DG: There was this one band that we toured with in Europe. They’re from Chino, California and they’re called Armed For Apocalypse. Their last CD was amazing and I’m looking forward to hearing the new CD. It’s really heavy like doom, but they have a technical, very heavy sound.
rushonrock: You have an underground but more than just respectable following over here and you have a tour this month. Glad to be back?
DG: I think it’s cool, it’s a really unique scene and they’re very supportive and always there. I really do like it and I think it’s incredible because people are very receptive and they love the lyrics and know all the songs, so it’s always a great feeling to be in the place.
rushonrock: You have a lot of dates coming up, but you have a book of photography with writings that is set for a late 2011 release. Could you tell us a little about that?

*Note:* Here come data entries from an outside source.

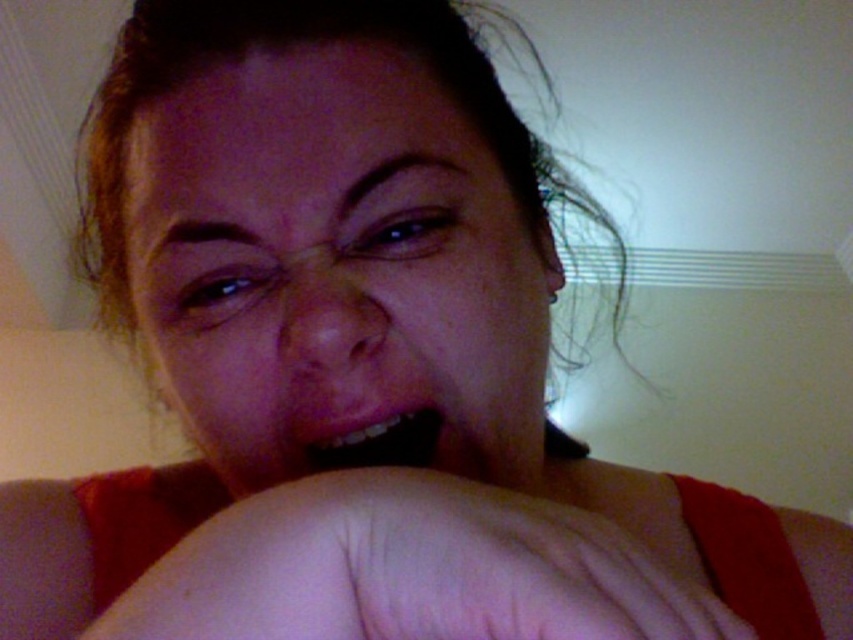
Can you confirm if smooth skin at center is shorter than pink matte lips at center?

In fact, smooth skin at center may be taller than pink matte lips at center.

Who is more distant from viewer, [419,618] or [392,416]?

The point [392,416] is more distant.

At what (x,y) coordinates should I click in order to perform the action: click on smooth skin at center. Please return your answer as a coordinate pair (x, y). The height and width of the screenshot is (640, 853). Looking at the image, I should click on pos(412,570).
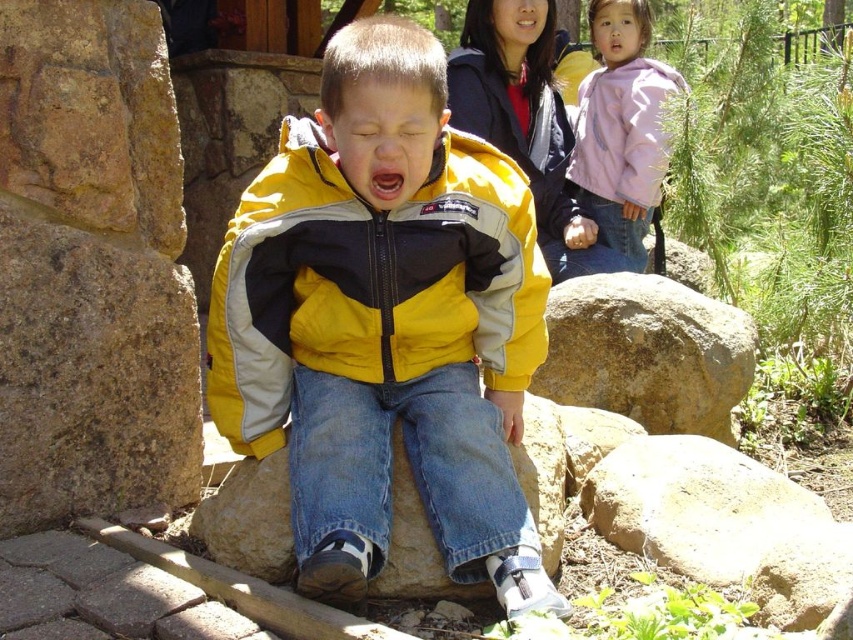
You are standing at the center of the image. Which direction should you walk to reach the rocky brown boulder at right?

You should walk to the right to reach the rocky brown boulder at right since it is located at the right side of the image.

You are a photographer adjusting your camera settings to focus on two points in the scene. The first point is point (511, 605) and the second is point (618, 4). Which point should you focus on first if you want to capture the closest object in the image?

You should focus on point (511, 605) first because it is closer to the camera than point (618, 4).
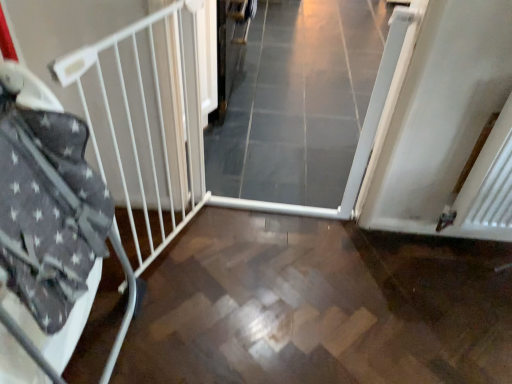
Question: Is white metal bed frame at left oriented away from wooden floor at center?

Choices:
 (A) no
 (B) yes

Answer: (A)

Question: From the image's perspective, is white metal bed frame at left below wooden floor at center?

Choices:
 (A) no
 (B) yes

Answer: (A)

Question: Does white metal bed frame at left have a lesser width compared to wooden floor at center?

Choices:
 (A) no
 (B) yes

Answer: (B)

Question: Is white metal bed frame at left positioned in front of wooden floor at center?

Choices:
 (A) yes
 (B) no

Answer: (A)

Question: From a real-world perspective, is white metal bed frame at left positioned over wooden floor at center based on gravity?

Choices:
 (A) no
 (B) yes

Answer: (B)

Question: Considering the relative sizes of white metal bed frame at left and wooden floor at center in the image provided, is white metal bed frame at left bigger than wooden floor at center?

Choices:
 (A) no
 (B) yes

Answer: (A)

Question: From the image's perspective, does white glossy door at center appear lower than wooden floor at center?

Choices:
 (A) no
 (B) yes

Answer: (A)

Question: Could you tell me if white glossy door at center is turned towards wooden floor at center?

Choices:
 (A) no
 (B) yes

Answer: (B)

Question: Is white glossy door at center bigger than wooden floor at center?

Choices:
 (A) yes
 (B) no

Answer: (A)

Question: Can you confirm if white glossy door at center is thinner than wooden floor at center?

Choices:
 (A) no
 (B) yes

Answer: (A)

Question: Is white glossy door at center further to the viewer compared to wooden floor at center?

Choices:
 (A) no
 (B) yes

Answer: (B)

Question: Is white glossy door at center turned away from wooden floor at center?

Choices:
 (A) yes
 (B) no

Answer: (B)

Question: Considering the relative sizes of white glossy door at center and white metal bed frame at left in the image provided, is white glossy door at center shorter than white metal bed frame at left?

Choices:
 (A) yes
 (B) no

Answer: (A)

DG: I’ve been putting it together and I’m still working on it s it’ll probably be out next year. I’ve got all the photos together that I’m going to use and I have to write the texts that I wanted to have in the book beside the photos. It’s black and white, colour, of faces and people, architecture, film. It really has a lot to do with Sepultura because I was going to these places because of it. It was our surroundings and I wanted to show some people how this really had an impact on a lot the music and the ideas that are going through our heads. It’s something we’re able to see and not just a stage or a concert venue! I love photgraphy and I developed more into it as I travelled more with the band. It grew with me and you can see that in the photos.
rushonrock: Do you think finally with Kairos out, the speculation around a reunion will end?
DG: Nah, never! They’re never going to stop talking about it. It’s something that will always be in the back of people’s minds but that’s fine with me, we’re totally happy with what we’re doing.